DATA:
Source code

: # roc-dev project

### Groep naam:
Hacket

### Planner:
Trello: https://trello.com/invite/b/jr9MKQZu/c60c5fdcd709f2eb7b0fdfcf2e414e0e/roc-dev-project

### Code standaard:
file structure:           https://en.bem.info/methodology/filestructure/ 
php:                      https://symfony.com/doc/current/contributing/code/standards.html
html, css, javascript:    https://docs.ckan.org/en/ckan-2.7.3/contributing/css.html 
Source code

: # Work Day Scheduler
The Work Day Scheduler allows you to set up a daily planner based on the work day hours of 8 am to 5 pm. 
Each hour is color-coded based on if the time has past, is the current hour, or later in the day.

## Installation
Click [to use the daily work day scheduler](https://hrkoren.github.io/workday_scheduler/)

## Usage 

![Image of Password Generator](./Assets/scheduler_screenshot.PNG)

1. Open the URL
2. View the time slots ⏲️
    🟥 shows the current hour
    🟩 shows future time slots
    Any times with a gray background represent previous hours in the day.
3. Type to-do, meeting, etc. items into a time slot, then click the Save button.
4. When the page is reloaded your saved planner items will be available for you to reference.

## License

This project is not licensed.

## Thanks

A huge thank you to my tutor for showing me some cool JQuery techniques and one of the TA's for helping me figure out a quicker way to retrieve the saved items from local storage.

AIM OF THE TASK: Find all lines holding the word "html" in the records above and copy them.

OUTPUT FOR THIS EXERCISE:
php:                      https://symfony.com/doc/current/contributing/code/standards.html
html, css, javascript:    https://docs.ckan.org/en/ckan-2.7.3/contributing/css.html 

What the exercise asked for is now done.